Whilst the issue of climate change was first noted in the scientific literature in 1896, the past 3 decades has seen an exponential increase in the depth of understanding of the complex set of natural systems that define our environment. However there now exists a depressing paradox; the more we study the relationship between our planet and our health, the less we demonstrate any level of care for the very relationship that sustains our existence. Whilst the climate crisis has become a media zeitgeist, spearheaded by a 16 year old Swedish girl on school strike, it is evident that as a society and as a medical profession we may be hearing, but we are still not listening.
Mindfulness and Consumption
A GP colleague of mine recently remarked that while attending a medical dinner function the main course for circa 100 guests was a rack of lamb, with no sustainable alternatives without specifically asking. Whilst guests no doubt ranged from thoroughly enjoying the meal to perhaps picking here, how many do you suppose were mindful? Mindful of the egregious antibiotic, carbon, water, waste and biodiversity footprint that 100 covers for rack of lamb represented? Mindful that after energy consumption in food production is the next largest contributor to carbon emissions and the leading cause of biodiversity loss? Mindful that the medical profession in particular has been called upon to lead in planetary health at a personal, practice and policy level? Of course banning lamb from the menu is unlikely to be productive and only serve to irk ardent meat lovers. Guilt is an alternative condiment to mint, however it is a less palatable pairing and risks souring other environmental efforts. Perhaps with urgent education about the true environmental cost of the Western lifestyle, particularly that of our diet, there is hope that a mindful approach to planetary health would offer the optimal buy-in from the medical community.

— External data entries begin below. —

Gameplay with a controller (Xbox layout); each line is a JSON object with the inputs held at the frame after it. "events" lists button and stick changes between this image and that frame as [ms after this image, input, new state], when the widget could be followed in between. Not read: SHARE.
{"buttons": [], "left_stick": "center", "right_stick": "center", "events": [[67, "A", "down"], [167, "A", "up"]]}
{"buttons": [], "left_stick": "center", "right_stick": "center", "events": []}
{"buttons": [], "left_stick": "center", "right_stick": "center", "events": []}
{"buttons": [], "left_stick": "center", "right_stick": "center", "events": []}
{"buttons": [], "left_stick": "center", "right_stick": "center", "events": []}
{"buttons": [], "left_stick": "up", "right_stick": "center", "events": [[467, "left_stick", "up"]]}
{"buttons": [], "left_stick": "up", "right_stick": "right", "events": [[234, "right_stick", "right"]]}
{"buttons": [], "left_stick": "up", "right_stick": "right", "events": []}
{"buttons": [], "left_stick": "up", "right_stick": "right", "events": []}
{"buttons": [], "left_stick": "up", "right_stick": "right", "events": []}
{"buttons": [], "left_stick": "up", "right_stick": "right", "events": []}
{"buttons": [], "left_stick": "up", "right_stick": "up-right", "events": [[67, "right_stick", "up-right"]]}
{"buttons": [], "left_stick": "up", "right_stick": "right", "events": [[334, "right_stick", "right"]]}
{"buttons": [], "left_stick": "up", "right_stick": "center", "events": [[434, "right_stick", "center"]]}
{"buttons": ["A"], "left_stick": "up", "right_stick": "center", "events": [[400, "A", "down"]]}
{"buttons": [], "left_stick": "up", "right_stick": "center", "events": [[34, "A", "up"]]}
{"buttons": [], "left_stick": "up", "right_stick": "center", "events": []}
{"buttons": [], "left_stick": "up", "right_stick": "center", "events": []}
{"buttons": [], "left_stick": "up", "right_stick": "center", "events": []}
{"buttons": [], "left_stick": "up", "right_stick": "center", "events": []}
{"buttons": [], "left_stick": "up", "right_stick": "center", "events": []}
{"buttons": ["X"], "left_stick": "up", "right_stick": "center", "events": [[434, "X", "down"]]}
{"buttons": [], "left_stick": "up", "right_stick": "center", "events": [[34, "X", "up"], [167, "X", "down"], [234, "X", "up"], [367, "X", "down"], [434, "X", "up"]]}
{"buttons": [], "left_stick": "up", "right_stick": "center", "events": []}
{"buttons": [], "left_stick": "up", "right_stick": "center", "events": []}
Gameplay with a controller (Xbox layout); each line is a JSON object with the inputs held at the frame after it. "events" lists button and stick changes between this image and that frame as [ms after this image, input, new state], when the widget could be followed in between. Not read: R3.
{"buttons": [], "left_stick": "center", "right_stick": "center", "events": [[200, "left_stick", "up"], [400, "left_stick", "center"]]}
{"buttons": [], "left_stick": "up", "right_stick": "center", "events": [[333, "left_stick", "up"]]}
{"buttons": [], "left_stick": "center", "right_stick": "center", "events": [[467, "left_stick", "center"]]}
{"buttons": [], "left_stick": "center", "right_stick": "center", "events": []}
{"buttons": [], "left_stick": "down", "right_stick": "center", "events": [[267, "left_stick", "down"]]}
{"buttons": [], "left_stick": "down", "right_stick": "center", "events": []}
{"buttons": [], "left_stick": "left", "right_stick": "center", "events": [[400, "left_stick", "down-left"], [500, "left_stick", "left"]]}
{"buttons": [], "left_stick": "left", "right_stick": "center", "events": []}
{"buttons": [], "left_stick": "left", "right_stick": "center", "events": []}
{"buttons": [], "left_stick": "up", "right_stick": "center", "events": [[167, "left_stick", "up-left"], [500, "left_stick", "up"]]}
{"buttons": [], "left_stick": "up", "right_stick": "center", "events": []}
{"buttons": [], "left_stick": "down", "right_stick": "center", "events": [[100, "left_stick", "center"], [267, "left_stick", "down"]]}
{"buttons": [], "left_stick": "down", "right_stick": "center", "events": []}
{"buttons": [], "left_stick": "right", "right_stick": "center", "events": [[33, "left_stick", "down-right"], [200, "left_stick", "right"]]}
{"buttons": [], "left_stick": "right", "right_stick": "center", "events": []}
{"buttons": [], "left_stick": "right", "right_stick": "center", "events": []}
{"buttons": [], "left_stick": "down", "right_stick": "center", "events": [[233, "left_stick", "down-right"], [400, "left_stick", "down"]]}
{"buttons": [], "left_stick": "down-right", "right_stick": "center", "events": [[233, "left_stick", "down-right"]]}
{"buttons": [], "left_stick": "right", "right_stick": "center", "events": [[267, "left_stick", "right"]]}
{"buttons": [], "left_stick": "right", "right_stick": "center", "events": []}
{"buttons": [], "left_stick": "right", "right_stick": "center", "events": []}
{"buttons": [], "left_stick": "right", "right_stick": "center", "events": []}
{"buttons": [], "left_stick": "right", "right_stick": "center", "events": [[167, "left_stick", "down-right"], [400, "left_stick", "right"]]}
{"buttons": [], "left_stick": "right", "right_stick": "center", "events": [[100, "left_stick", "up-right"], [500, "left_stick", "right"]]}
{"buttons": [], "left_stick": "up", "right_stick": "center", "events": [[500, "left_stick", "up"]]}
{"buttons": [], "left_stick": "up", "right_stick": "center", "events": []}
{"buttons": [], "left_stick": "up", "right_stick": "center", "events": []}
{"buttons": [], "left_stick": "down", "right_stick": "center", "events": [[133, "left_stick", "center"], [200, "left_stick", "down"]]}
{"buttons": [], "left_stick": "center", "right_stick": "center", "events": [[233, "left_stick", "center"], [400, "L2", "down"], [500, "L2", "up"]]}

Irish General Practice and Planetary Health
It was by design that the evolving concept of planetary health was launched at the 2019 ICGP AGM. It followed on from a mindfulness session; an exploration from the inner self to the outer world. David Foster Wallace’s speech is worth reading afresh in the context of planetary health. In 2005, it was a call for postgraduates to utilize their education to choose what to think, to label their thoughts and keep their mind exercised. Furthermore, it emphasised not to succumb to the daily despair of modern consumerism. In 2019, it could be reread as a call for Irish GP’s. It could be time to utilize their longstanding and trusted relationships with their patients to be great effectors of change.
The Rockefeller Foundation–Lancet Commission on planetary health has stated “we have mortgaged the health of future generations to realise economic and development gains in the present”. If Planetary Health represents another “thing to do” in General Practice, or worse, another manifestation of Irish guilt, it will be an abject failure. What it should represent is a rethinking of how we practice medicine. It is a golden opportunity to move to a healthcare model and a demand for the truth.
Wallace ends his speech discussing Truth as follows “It is about the real value of a real education, which has almost nothing to do with knowledge, and everything to do with simple awareness; awareness of what is so real and essential, so hidden in plain sight all around us, all the time, that we have to keep reminding ourselves over and over: This is water. This is water”.